On March 15, 1961, with respect to the instant case, where the ownership transfer registration was made under the name of the deceased non-party 2, who is the father of the plaintiffs, as legally determined by the court below, and the ownership transfer registration was made under the name of the plaintiffs on March 15, 1961, and thereafter, on September 28, 1967, each establishment registration was made under the name of the non-party 2, the debtor as of April 18, 1967, and on August 21, 1968, where the establishment registration was made under the name of the non-party 4 and the non-party 5, whose mother of the debtor as of August 21, 1968 was the minor at the time of the registration of the instant collateral security, and the burden of proof as to the Plaintiff's share registration is presumed to be invalid by a special representative without authority, and thus, it is still recognized that the registration was still null and void under the ground of appeal No. 1981, Dec. 16, 1987.
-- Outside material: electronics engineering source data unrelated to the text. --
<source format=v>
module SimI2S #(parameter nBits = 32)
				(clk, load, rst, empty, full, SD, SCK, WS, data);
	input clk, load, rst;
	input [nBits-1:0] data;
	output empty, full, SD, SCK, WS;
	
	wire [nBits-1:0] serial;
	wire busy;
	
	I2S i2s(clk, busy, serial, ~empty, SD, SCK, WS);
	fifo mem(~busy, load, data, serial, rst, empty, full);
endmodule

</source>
The court below rejected the plaintiff's assertion on the following grounds: since the plaintiff 2 was a minor at the time of the registration of the instant collateral security, the deceased non-party 2, who is his person with parental authority, applied for appointment of a special representative to act on behalf of the same plaintiff and let the special representative execute the mortgage contract on behalf of the same plaintiff, and the decision to appoint a special representative to act on behalf of the same plaintiff is null and void; therefore, the registration of the instant collateral security is null and void; therefore, the special representative's appointment of a representative is made by a non-authorized person. Thus, the judgment of the court below did not specify the legal act to act on behalf of the special representative at the time of the decision to appoint a representative on behalf of the same plaintiff; on the ground that it did not specify the legal act on behalf of the plaintiff, as alleged by the plaintiff, the decision cannot be deemed null and void or a specific legal act on behalf of the special representative is null and void as a matter of course, and there is no error in the misapprehension of legal principles and validity of Article 21 of the Civil Act.
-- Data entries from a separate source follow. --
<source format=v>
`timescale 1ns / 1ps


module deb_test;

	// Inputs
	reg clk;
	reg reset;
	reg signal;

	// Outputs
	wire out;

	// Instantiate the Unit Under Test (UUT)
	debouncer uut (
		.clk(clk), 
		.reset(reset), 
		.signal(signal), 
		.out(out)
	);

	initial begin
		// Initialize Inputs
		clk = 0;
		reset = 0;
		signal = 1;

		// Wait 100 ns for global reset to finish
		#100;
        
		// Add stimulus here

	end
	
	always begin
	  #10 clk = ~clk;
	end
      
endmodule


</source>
Furthermore, if a special representative was granted the authority to set up the right to collateral security on April 18, 1967, which became the holder of the right to collateral security on April 18, 1967, pursuant to the above evidence No. 1-1, the above right to collateral security was legitimate. If the above right to collateral security was legitimate, the above right to collateral security was set up on April 18, 1967, and as long as the above right to collateral security was registered on September 28, 1967, the above right to collateral security was registered on September 28, 1967, which made the debtor to the above non-party No. 2 as the debtor on August 21, 1968, and the registration to set up the collateral security under the name of the above Choung Bank and the name of the non-party No. 4 and the non-party No. 5, who was the owner of the right to collateral security on April 18, 1967, the right to collateral security was not legitimate.

3. Therefore, all appeals are dismissed, and the costs of appeal are assessed against the losing party. It is so decided as per Disposition by the assent of all participating Justices on the bench.